(SOURCE MATERIAL Opens)

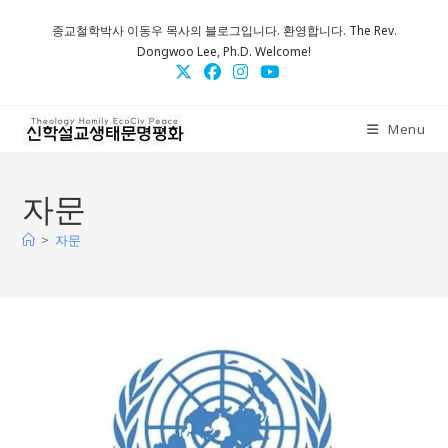
Skip
종교철학박사 이동우 목사의 블로그입니다. 환영합니다. The Rev.
to
Dongwoo Lee, Ph.D. Welcome!
content
Menu
자문
>
자문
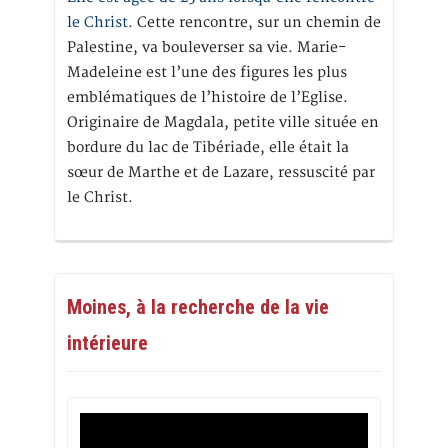
le Christ.
Cette rencontre, sur un chemin de
Palestine, va bouleverser sa vie. Marie-
Madeleine est l’une des figures les plus
emblématiques de l’histoire de l’Eglise.
Originaire de Magdala, petite ville située en
bordure du lac de Tibériade, elle était la
sœur de Marthe et de Lazare, ressuscité par
le Christ.
Moines, à la recherche de la vie
intérieure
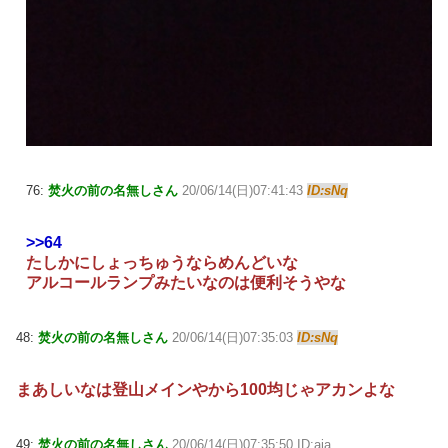
76:
焚火の前の名無しさん
20/06/14(日)07:41:43
ID:sNq
>>64
たしかにしょっちゅうならめんどいな
アルコールランプみたいなのは便利そうやな
48:
焚火の前の名無しさん
20/06/14(日)07:35:03
ID:sNq
まあしいなは登山メインやから100均じゃアカンよな
49:
焚火の前の名無しさん
20/06/14(日)07:35:50 ID:aia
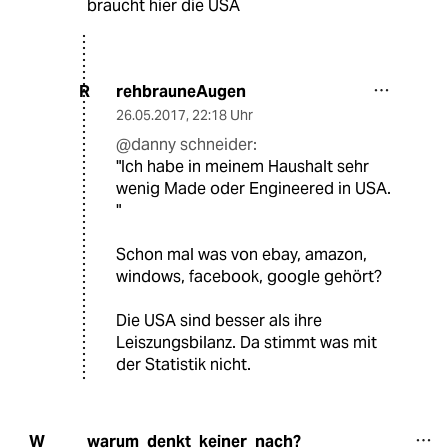
braucht hier die USA
rehbrauneAugen
R
26.05.2017
,
22:18 Uhr
@danny schneider:
"Ich habe in meinem Haushalt sehr
wenig Made oder Engineered in USA.
"
Schon mal was von ebay, amazon,
windows, facebook, google gehört?
Die USA sind besser als ihre
Leiszungsbilanz. Da stimmt was mit
der Statistik nicht.
warum_denkt_keiner_nach?
W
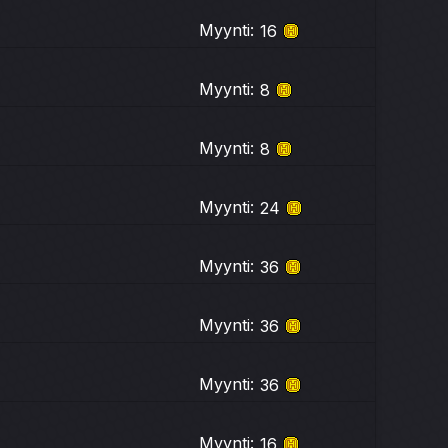
Myynti:
16
Myynti:
8
Myynti:
8
Myynti:
24
Myynti:
36
Myynti:
36
Myynti:
36
Myynti:
16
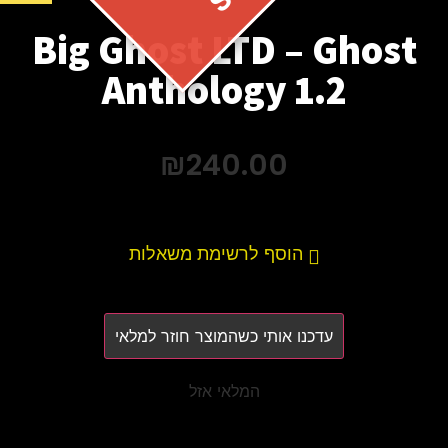
Big Ghost LTD – Ghost
Anthology 1.2
₪
240.00
הוסף לרשימת משאלות
עדכנו אותי כשהמוצר חוזר למלאי
המלאי אזל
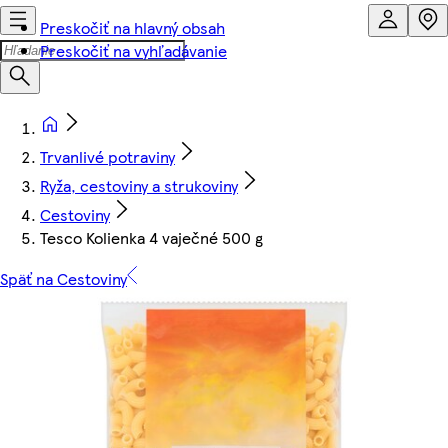
Preskočiť na hlavný obsah
Preskočiť na vyhľadávanie
Trvanlivé potraviny
Ryža, cestoviny a strukoviny
Cestoviny
Tesco Kolienka 4 vaječné 500 g
Späť na Cestoviny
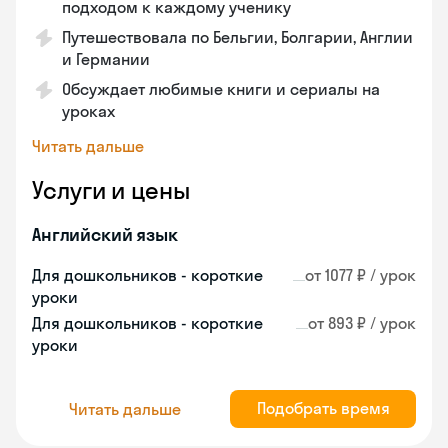
подходом к каждому ученику
Путешествовала по Бельгии, Болгарии, Англии
и Германии
Обсуждает любимые книги и сериалы на
уроках
Читать дальше
Услуги и цены
Английский язык
Для дошкольников - короткие
от 1077 ₽ / урок
уроки
Для дошкольников - короткие
от 893 ₽ / урок
уроки
Подобрать время
Читать дальше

(SOURCE MATERIAL Closes)

Look at the listing and set down only the lines from its start through the line with "Ryža, cestoviny a strukoviny", word for word and without pictures.

Skip
종교철학박사 이동우 목사의 블로그입니다. 환영합니다. The Rev.
to
Dongwoo Lee, Ph.D. Welcome!
content
Menu
자문
>
자문
le Christ.
Cette rencontre, sur un chemin de
Palestine, va bouleverser sa vie. Marie-
Madeleine est l’une des figures les plus
emblématiques de l’histoire de l’Eglise.
Originaire de Magdala, petite ville située en
bordure du lac de Tibériade, elle était la
sœur de Marthe et de Lazare, ressuscité par
le Christ.
Moines, à la recherche de la vie
intérieure
76:
焚火の前の名無しさん
20/06/14(日)07:41:43
ID:sNq
>>64
たしかにしょっちゅうならめんどいな
アルコールランプみたいなのは便利そうやな
48:
焚火の前の名無しさん
20/06/14(日)07:35:03
ID:sNq
まあしいなは登山メインやから100均じゃアカンよな
49:
焚火の前の名無しさん
20/06/14(日)07:35:50 ID:aia
braucht hier die USA
rehbrauneAugen
R
26.05.2017
,
22:18 Uhr
@danny schneider:
"Ich habe in meinem Haushalt sehr
wenig Made oder Engineered in USA.
"
Schon mal was von ebay, amazon,
windows, facebook, google gehört?
Die USA sind besser als ihre
Leiszungsbilanz. Da stimmt was mit
der Statistik nicht.
warum_denkt_keiner_nach?
W
Myynti:
16
Myynti:
8
Myynti:
8
Myynti:
24
Myynti:
36
Myynti:
36
Myynti:
36
Myynti:
16
Big Ghost LTD – Ghost
Anthology 1.2
₪
240.00
הוסף לרשימת משאלות
עדכנו אותי כשהמוצר חוזר למלאי
המלאי אזל
Preskočiť na hlavný obsah
Preskočiť na vyhľadávanie
Trvanlivé potraviny
Ryža, cestoviny a strukoviny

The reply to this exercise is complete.